In Gremlins 2: The New Batch, one of the green monsters drinks a serum in the genetics lab, and gains a capacity for intelligence that far exceeds that of his kin. He later dons a turtleneck and blazer, and gives an interview on live TV. The Brain Gremlin says he wants civilization – and yet, his idea of civilization amounts to nothing but a series of cultural images and signifiers: “The fine points: diplomacy, compassion, standards, manners, tradition.”
Despite his overludes to civility, the Brain Gremlin proceeds to execute the Propeller Hat Gremlin with a revolver. Ultimately, his talk of civilization amounts to nothing more than a smokescreen, a high-minded way of justifying and flattering the worst impulses of his fellow Gremlins. He puts a veneer of respectability over their violent hostility – the same could be said of Peterson.
Hell, he even sounds like the Brain Gremlin at times: when talking about order, Peterson associates the concept with “the political culture, the corporate environment, and the system. It’s the “they” in “you know what they say. It’s credit cards, classrooms, supermarket checkout lineups, turn-taking, traffic lights, and the familiar routes of daily commuters.”
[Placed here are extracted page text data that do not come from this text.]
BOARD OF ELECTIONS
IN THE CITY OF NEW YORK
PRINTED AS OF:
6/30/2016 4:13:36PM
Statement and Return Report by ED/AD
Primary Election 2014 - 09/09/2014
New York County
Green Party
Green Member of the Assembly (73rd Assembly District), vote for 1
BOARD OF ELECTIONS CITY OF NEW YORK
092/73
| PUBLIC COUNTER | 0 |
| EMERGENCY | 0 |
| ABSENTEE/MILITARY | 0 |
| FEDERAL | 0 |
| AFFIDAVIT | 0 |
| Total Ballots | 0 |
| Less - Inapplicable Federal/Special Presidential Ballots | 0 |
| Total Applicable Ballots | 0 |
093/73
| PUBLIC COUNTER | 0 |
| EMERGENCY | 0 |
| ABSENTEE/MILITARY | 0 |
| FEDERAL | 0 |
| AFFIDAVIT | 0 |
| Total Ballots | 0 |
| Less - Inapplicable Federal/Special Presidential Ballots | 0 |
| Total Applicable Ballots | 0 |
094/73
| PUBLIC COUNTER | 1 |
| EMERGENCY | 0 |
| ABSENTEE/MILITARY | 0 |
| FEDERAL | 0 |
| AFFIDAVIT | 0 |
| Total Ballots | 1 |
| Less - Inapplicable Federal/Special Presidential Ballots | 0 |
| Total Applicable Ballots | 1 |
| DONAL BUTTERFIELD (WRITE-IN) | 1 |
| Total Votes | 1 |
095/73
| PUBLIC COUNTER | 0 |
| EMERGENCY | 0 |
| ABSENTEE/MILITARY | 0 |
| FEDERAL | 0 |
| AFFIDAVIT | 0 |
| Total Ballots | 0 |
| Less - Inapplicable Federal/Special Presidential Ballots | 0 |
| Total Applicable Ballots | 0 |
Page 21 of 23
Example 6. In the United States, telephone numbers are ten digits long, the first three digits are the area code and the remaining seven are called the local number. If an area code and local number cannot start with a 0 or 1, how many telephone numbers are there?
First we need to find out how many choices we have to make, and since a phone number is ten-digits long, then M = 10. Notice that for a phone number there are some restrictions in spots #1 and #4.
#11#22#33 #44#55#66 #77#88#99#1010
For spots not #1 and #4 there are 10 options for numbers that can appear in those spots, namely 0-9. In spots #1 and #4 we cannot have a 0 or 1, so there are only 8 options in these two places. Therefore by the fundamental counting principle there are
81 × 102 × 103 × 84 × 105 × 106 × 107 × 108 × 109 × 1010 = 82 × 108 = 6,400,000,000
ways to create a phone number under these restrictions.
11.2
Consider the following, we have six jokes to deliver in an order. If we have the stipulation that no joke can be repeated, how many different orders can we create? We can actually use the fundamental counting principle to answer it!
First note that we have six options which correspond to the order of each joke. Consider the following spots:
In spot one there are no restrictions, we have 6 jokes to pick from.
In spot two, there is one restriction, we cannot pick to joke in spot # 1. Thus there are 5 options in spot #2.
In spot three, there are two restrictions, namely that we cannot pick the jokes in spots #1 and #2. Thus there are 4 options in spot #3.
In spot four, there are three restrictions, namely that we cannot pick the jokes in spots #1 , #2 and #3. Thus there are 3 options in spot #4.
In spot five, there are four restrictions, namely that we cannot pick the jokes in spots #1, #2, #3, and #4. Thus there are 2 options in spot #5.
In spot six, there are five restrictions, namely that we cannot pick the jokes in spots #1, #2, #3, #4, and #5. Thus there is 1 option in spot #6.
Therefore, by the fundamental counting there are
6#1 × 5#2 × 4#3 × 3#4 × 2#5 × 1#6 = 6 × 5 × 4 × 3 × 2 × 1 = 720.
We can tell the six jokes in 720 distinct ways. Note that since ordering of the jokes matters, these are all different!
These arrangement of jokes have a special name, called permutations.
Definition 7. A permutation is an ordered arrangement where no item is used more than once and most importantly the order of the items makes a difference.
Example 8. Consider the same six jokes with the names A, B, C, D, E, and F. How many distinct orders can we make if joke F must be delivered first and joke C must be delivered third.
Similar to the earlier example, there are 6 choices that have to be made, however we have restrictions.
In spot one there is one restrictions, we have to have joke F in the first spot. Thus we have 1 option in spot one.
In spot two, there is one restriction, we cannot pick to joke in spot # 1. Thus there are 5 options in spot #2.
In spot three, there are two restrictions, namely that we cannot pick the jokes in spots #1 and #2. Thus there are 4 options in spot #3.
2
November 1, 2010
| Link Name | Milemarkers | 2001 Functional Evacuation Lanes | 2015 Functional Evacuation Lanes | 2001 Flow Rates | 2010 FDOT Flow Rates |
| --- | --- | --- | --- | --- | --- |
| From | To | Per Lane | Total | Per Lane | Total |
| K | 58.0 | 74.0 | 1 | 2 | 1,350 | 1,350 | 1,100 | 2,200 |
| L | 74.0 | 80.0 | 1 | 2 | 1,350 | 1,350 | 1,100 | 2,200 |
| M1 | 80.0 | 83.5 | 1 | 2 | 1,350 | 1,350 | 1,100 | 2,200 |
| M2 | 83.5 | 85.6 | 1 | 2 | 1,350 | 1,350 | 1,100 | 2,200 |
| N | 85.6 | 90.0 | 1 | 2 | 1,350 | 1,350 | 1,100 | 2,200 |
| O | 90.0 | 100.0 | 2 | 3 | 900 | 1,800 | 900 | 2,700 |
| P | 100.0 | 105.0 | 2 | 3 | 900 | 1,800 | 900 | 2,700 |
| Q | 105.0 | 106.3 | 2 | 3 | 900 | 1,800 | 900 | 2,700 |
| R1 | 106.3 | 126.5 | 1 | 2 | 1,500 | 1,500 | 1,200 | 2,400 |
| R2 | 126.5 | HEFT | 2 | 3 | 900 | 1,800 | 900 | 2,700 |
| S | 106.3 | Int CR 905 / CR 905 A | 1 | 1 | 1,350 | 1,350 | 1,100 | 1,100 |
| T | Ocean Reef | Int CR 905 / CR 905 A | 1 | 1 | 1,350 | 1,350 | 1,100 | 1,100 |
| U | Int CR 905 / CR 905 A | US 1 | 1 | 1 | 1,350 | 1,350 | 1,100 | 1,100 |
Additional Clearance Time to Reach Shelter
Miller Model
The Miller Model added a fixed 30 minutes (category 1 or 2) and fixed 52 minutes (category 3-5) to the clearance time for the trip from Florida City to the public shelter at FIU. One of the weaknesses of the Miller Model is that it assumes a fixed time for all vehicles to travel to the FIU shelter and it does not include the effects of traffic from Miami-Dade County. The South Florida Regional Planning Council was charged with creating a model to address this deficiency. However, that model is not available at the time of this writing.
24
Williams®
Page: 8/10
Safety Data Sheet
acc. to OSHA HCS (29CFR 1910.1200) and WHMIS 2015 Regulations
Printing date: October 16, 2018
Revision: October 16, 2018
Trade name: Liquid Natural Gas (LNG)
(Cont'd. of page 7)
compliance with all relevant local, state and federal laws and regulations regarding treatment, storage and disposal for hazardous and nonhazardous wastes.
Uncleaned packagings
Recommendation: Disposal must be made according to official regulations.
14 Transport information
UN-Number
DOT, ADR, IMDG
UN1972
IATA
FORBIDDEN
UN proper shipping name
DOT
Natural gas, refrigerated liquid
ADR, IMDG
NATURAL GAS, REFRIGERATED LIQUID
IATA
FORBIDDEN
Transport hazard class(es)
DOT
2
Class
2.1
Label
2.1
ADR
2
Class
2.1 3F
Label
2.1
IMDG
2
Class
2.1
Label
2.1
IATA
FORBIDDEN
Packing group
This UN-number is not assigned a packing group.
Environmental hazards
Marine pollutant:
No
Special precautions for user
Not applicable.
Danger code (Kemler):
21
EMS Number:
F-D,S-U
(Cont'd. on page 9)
Peterson makes me angry. Not because his worldview is a thinly veiled revival of the fascistic cult of the hero. Not because his politics proceed from a form of biological essentialism based on junk science. Not because he pretends to be a champion of free speech while calling for purges of entire university departments. No: he makes me upset that I did not come up with such a character first.
If taken seriously, he is moronic and dangerous. But taken as a work of intellectual Outsider Art? Goddam brilliant.